In a statement issued by the Coalition to Save Our GPS it is stated:

We are astonished to hear that Phil Falcone, head of the New York hedge fund that controls LightSquared, believes that LightSquared is being “stonewalled,” apparently by the “GPS industry.” It seems that Mr. Falcone gives no credence to a four star general of our armed forces, the commander of the Air Force Space Command, when he testifies under oath before Congress that, ‘In summary, based on the test results and analysis today, the LightSquared network would effectively jam vital GPS receivers. And to our knowledge thus far, there are no mitigation options that would be effective in eliminating interference to essential GPS services in the United States.’ When questioned about costs, the general responded, ‘We have not estimated cost. However, I think it'd be very safe to say that the cost would be in the b's – billions of dollars.’

“At this point, there is apparently nothing that can convince Mr. Falcone that there are legitimate concerns over interference from GPS – even though every major government agency and every affected company other than LightSquared is on record that its proposal will cause substantial and harmful interference to critical uses of GPS. How LightSquared didn’t know this all along, and how it can continue to suggest that it is simply stonewalling to raise these concerns, is beyond comprehension.

“In fact, LightSquared said at the outset of this process that it had a plan that would not interfere with GPS signals. Comprehensive testing organized by the FCC showed that its first plan would cause devastating interference to GPS. A second plan was discarded for the same reason. LightSquared is now on its third plan and just last week both the Federal Communications Commission (FCC) and the president’s principal adviser on spectrum policies, the National Telecommunications and Information Administration (NTIA), concluded that more testing is needed to determine whether that third plan adequately addresses interference issues.

“It’s time for LightSquared to stop its glossy ads, irresponsible rhetoric, revisionist history and finger pointing, and provide genuine, fully- tested solutions to the GPS interference problem. LightSquared has always been prohibited from interfering with GPS, and it should have done its homework on this critical issue before spending its investors’ money. It is not the fault of government GPS users or the GPS industry that LightSquared has failed to offer proposals that actually solve the problem. LightSquared must accept the responsibility to provide technical proposals that do resolve the problem, as well as its financial responsibility to address any interference issues that it cannot resolve by technical proposals.”

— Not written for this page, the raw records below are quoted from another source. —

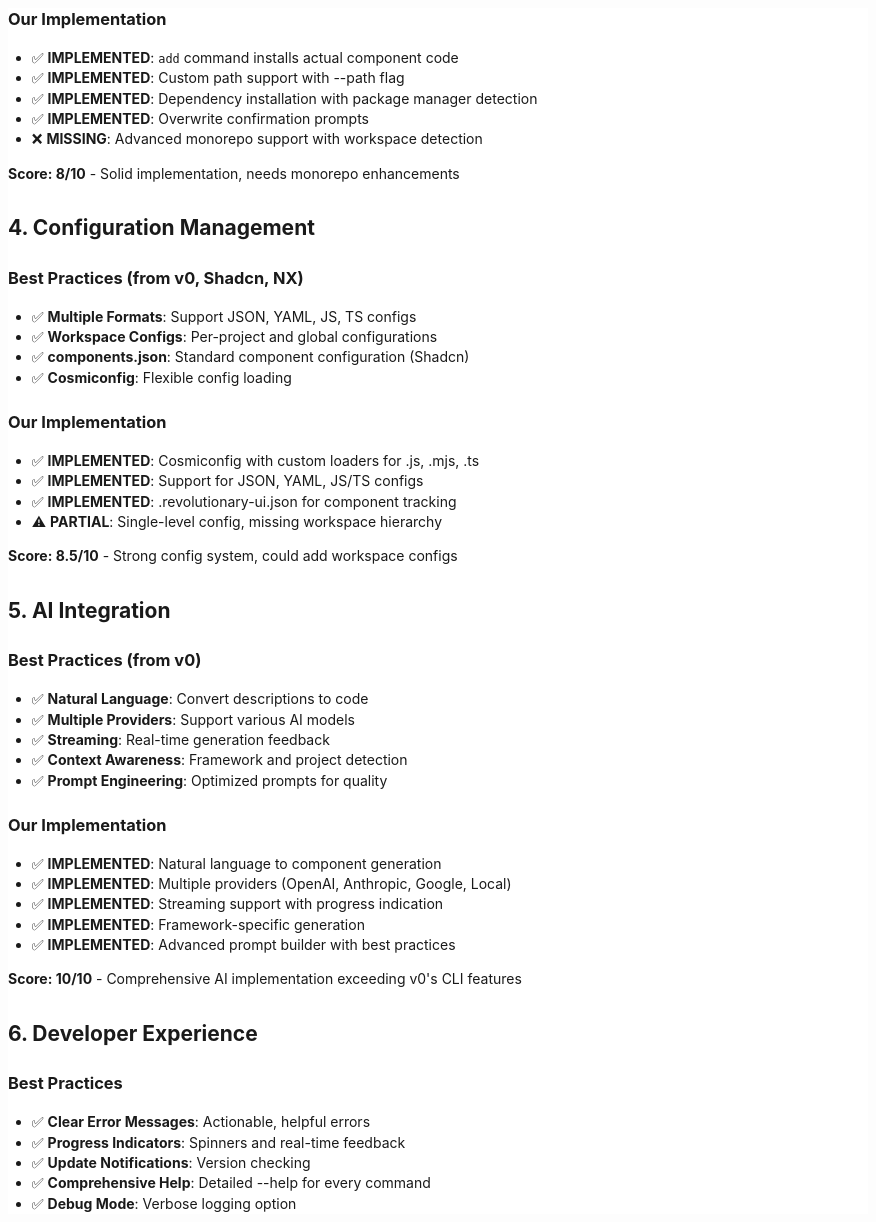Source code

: ### Our Implementation
- ✅ **IMPLEMENTED**: `add` command installs actual component code
- ✅ **IMPLEMENTED**: Custom path support with --path flag
- ✅ **IMPLEMENTED**: Dependency installation with package manager detection
- ✅ **IMPLEMENTED**: Overwrite confirmation prompts
- ❌ **MISSING**: Advanced monorepo support with workspace detection

**Score: 8/10** - Solid implementation, needs monorepo enhancements

## 4. Configuration Management

### Best Practices (from v0, Shadcn, NX)
- ✅ **Multiple Formats**: Support JSON, YAML, JS, TS configs
- ✅ **Workspace Configs**: Per-project and global configurations
- ✅ **components.json**: Standard component configuration (Shadcn)
- ✅ **Cosmiconfig**: Flexible config loading

### Our Implementation
- ✅ **IMPLEMENTED**: Cosmiconfig with custom loaders for .js, .mjs, .ts
- ✅ **IMPLEMENTED**: Support for JSON, YAML, JS/TS configs
- ✅ **IMPLEMENTED**: .revolutionary-ui.json for component tracking
- ⚠️ **PARTIAL**: Single-level config, missing workspace hierarchy

**Score: 8.5/10** - Strong config system, could add workspace configs

## 5. AI Integration

### Best Practices (from v0)
- ✅ **Natural Language**: Convert descriptions to code
- ✅ **Multiple Providers**: Support various AI models
- ✅ **Streaming**: Real-time generation feedback
- ✅ **Context Awareness**: Framework and project detection
- ✅ **Prompt Engineering**: Optimized prompts for quality

### Our Implementation
- ✅ **IMPLEMENTED**: Natural language to component generation
- ✅ **IMPLEMENTED**: Multiple providers (OpenAI, Anthropic, Google, Local)
- ✅ **IMPLEMENTED**: Streaming support with progress indication
- ✅ **IMPLEMENTED**: Framework-specific generation
- ✅ **IMPLEMENTED**: Advanced prompt builder with best practices

**Score: 10/10** - Comprehensive AI implementation exceeding v0's CLI features

## 6. Developer Experience

### Best Practices
- ✅ **Clear Error Messages**: Actionable, helpful errors
- ✅ **Progress Indicators**: Spinners and real-time feedback
- ✅ **Update Notifications**: Version checking
- ✅ **Comprehensive Help**: Detailed --help for every command
- ✅ **Debug Mode**: Verbose logging option
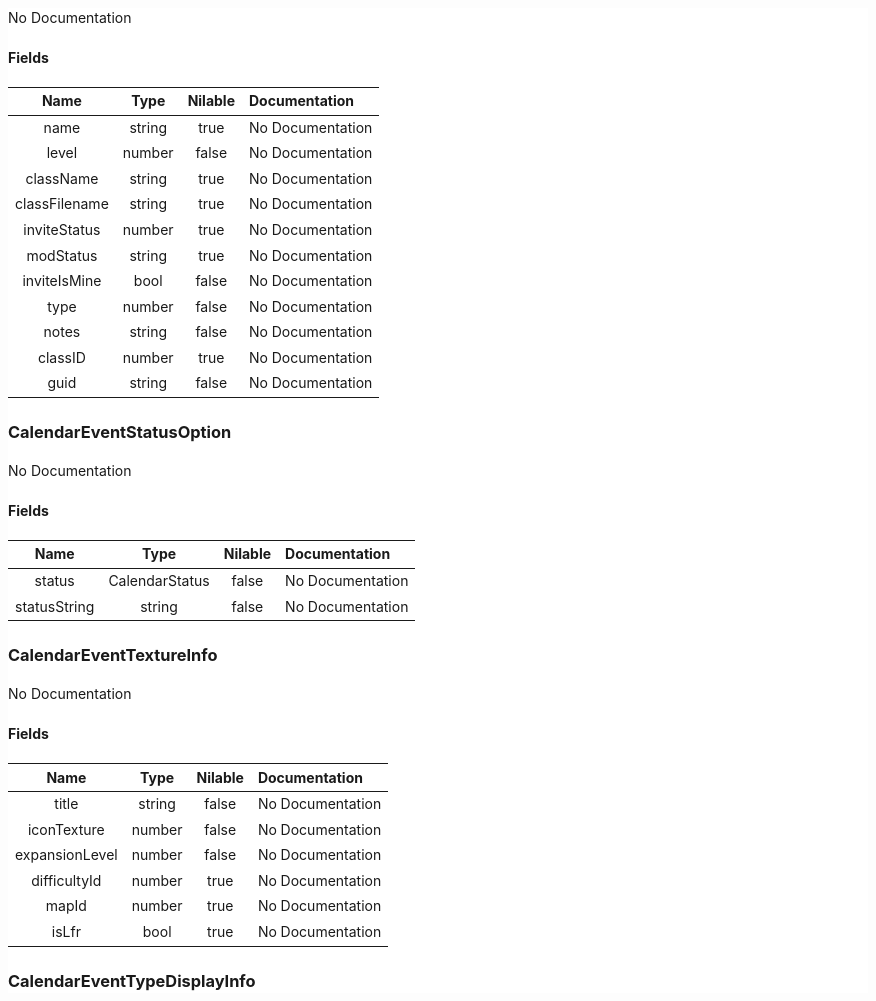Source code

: No Documentation

#### Fields
|Name|Type|Nilable|Documentation|
|:---:|:---:|:---:|:---|
|name|string|true|No Documentation|
|level|number|false|No Documentation|
|className|string|true|No Documentation|
|classFilename|string|true|No Documentation|
|inviteStatus|number|true|No Documentation|
|modStatus|string|true|No Documentation|
|inviteIsMine|bool|false|No Documentation|
|type|number|false|No Documentation|
|notes|string|false|No Documentation|
|classID|number|true|No Documentation|
|guid|string|false|No Documentation|
### CalendarEventStatusOption

No Documentation

#### Fields
|Name|Type|Nilable|Documentation|
|:---:|:---:|:---:|:---|
|status|CalendarStatus|false|No Documentation|
|statusString|string|false|No Documentation|
### CalendarEventTextureInfo

No Documentation

#### Fields
|Name|Type|Nilable|Documentation|
|:---:|:---:|:---:|:---|
|title|string|false|No Documentation|
|iconTexture|number|false|No Documentation|
|expansionLevel|number|false|No Documentation|
|difficultyId|number|true|No Documentation|
|mapId|number|true|No Documentation|
|isLfr|bool|true|No Documentation|
### CalendarEventTypeDisplayInfo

The general public does not know how much the use GPS plays in our national security and economy today. From the guidance system in a smart bomb launched from a Predator Drone at a terrorist hideout to a fisherman marking the location of his favorite fishing spot GPS is used every day by millions of Americans in their daily lives. It is used by trucking companies to track the location of the item you purchased online and by construction firms to control their earth moving equipment. GPS is used by the aviation industry for navigation and to insure safe all weather landings at airports where the cost of ground-based radar and ILS equipment is too expensive. It is used by emergency first responders to get an ambulance to the house of a person suffering a heart attack as quickly as possible. GPS is used by land surveyors to survey roads, bridges, damns, sewer systems, and land development projects as half the cost of traditional methods. GPS is even used by photographers to mark the locations of their travel photos for Google Earth and Flicker. GPS is a national utility.

As Marc Cheves said; “What a sad legacy if high precision GPS works everywhere else in the world except in the United States. Didn't we pioneer, design, build, pay for, and continue to operate this wonderful system? There will be high precision GPS in Syria, Libya, Iran, Pakistan, etc. — everywhere but here.”